Leaving at the sunrise, the roads were still pretty empty and it was such a pleasure driving slowly around the steep mountains nearby Marbella, changing naturally into the landscape of vast fields, Atlantic forest and dunes as soon as you leave towards the Cadiz province. From time to time I could see the birds of prey or even vultures hovering in the sky just above the car.

Passing by the white towns of Vejer and Barca, I chose my first destination: Conil de la Frontera. At the end of May there was still only a handful of people visiting and it allowed me to enjoy the vast Ocean beaches almost alone, something hard to imagine during the high season. I took my Mom with me as she loves this type of places and it was a great reunion for us to spend a few days together in such a scenery. Conil is one of the most picturesque ‘white towns’, founded by the Phoenicians, famous for the Spanish Reconquista and for its almadraba fishing method. 

The appreciation for the local cuisine led me to check the menu of various taverns, who compete for the most creative tuna dishes. My absolute favourite in Conil would go to Taberna Chanca, full of creative yet simple tapas. I rarely repeat places when travelling, but I enjoyed it so much, I returned there after 2 weeks, this time with my partner. I only hope that the traditional method has the appreciation for this magnificent species. Even the local Virgen del Carmen is blessing the fishermen and the tuna itself.

From the natural paradise lens, another place that completely blew my mind was the endless lagoon on Playa de Castilobo with an ancient Moorish tower, currently inhabited by Hermit Ibises, re-introduced by the group of local ornithologists.

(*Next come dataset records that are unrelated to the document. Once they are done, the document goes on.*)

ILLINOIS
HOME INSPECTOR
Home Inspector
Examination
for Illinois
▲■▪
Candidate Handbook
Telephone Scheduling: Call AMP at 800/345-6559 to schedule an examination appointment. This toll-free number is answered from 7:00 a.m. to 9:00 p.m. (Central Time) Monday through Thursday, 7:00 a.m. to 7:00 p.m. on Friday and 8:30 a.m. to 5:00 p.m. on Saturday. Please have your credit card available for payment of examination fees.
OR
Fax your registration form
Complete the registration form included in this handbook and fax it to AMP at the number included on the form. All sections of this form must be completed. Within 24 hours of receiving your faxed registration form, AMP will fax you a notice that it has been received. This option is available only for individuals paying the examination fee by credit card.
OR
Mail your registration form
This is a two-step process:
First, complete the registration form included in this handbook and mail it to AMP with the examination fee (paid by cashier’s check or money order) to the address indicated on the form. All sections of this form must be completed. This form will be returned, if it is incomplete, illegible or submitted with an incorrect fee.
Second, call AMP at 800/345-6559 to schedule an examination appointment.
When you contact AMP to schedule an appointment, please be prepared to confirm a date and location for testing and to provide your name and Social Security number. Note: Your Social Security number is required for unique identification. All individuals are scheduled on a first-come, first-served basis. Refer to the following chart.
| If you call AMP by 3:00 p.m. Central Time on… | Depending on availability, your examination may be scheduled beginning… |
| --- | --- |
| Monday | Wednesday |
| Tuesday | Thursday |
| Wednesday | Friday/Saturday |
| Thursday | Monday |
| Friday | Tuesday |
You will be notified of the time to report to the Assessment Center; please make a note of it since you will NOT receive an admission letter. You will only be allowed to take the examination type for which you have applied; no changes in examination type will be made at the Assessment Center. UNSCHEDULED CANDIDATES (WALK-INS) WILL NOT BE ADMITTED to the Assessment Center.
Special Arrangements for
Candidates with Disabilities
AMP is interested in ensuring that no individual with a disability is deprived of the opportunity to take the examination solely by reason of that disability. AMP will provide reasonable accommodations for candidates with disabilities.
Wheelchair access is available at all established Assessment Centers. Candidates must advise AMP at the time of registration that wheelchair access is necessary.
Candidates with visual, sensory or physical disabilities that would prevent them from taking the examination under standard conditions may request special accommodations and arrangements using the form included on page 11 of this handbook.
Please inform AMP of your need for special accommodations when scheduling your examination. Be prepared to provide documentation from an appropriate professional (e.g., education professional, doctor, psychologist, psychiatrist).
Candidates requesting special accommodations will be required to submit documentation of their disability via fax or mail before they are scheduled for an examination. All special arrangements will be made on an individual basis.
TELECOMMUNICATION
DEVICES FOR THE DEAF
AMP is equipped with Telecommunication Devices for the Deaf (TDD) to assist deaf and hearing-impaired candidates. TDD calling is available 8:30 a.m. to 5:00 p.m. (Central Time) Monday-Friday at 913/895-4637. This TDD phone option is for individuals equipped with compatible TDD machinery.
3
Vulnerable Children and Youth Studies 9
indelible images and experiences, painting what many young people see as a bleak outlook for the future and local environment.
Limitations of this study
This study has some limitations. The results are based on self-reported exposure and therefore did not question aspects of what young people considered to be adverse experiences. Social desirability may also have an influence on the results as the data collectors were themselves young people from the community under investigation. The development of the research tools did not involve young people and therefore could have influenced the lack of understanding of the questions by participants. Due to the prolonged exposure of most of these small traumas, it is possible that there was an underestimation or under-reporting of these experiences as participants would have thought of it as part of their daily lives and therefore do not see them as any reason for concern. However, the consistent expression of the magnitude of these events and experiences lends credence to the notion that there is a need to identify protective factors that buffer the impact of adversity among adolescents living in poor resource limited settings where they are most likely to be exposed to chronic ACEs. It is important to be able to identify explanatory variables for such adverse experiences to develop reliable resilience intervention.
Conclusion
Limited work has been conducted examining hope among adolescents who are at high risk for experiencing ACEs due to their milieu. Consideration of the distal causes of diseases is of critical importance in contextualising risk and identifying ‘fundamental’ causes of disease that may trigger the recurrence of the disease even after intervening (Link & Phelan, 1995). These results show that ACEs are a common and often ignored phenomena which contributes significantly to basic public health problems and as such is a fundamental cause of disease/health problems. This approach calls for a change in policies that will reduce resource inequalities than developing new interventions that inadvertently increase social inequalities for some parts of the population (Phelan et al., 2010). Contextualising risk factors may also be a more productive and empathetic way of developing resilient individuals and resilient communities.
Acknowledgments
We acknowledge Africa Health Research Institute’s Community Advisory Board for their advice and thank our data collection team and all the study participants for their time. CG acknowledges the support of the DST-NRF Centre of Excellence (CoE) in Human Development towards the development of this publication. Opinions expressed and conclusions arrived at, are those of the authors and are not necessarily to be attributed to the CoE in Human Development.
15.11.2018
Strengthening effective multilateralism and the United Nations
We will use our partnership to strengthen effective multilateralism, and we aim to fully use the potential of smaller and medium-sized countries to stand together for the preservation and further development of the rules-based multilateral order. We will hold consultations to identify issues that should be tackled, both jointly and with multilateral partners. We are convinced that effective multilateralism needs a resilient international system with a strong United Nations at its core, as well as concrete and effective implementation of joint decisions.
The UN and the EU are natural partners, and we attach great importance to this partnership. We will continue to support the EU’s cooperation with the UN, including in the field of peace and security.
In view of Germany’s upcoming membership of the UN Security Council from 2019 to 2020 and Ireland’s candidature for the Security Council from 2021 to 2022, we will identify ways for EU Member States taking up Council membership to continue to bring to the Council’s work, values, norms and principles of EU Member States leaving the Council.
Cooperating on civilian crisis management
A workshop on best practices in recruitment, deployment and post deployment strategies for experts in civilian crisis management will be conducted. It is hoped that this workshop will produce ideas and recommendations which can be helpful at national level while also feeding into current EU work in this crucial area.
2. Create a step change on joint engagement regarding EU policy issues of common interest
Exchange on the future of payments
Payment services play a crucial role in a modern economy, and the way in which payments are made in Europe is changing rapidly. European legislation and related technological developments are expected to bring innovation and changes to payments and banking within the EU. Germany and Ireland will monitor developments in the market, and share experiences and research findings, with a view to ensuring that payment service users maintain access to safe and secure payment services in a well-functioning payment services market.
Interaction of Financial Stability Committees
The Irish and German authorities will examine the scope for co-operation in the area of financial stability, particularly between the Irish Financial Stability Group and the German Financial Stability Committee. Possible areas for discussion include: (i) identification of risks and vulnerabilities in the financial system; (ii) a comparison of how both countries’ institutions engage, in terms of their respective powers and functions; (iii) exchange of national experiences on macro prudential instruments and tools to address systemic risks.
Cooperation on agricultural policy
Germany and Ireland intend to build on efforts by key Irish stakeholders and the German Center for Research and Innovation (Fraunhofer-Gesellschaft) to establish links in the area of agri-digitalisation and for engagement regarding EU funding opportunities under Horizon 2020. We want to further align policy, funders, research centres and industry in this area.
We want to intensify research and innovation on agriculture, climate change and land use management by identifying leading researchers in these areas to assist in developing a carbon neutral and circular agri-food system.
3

Its colonies once existed all over Europe, North Africa and Middle East, and currently it is considered one of the most endangered species on our planet. There, you can hear and watch a few couples, producing synthetic, squeaky sounds and breeding happily – it is a treat for bird watcher’s eye. 

On the way between Conil, Palmar and Barbate there is also a lot of hiking trails around the Natural Park of Brena and Marismas, leading through steep ocean cliffs and forests. I met no one there, except from a few rabbits and a hoopoe! If the visibility is good, it is quite easy to observe the other side of the Gibraltar Strait, and Atlas Mountains in Morocco. 

During my second trip, I stayed at the laid-back town of Zahara de los Atunes, where again I spent a lot of active time on the beach, hiking and enjoying the local 0 km cuisine. A special mention goes to the Taberna del Campero for a lovely treat, heart-warming patio where not only humans, but also doves have their special place. The waiters were quite mindful of the pair of doves, nesting on the patio, disregarding the comment of some customers about the presence of the birds. They simply said “Yes, there are doves here. They live here with us. And they have little chicks now, that’s why we put them a special nesting cardboard to help them out”. 

The importance of being respectful, not only to the local towns visiting, but also the animals living there, like the mentioned tuna, gekkoes, spoonbills, storks and herons one can notice when spending time next to the lagoons and beaches. The South of Spain has an incredible offer for the nature lovers and slow travellers – we cannot destroy it with the new wave of massification of the tourism. And here comes my tribute to the sun, sand and sea.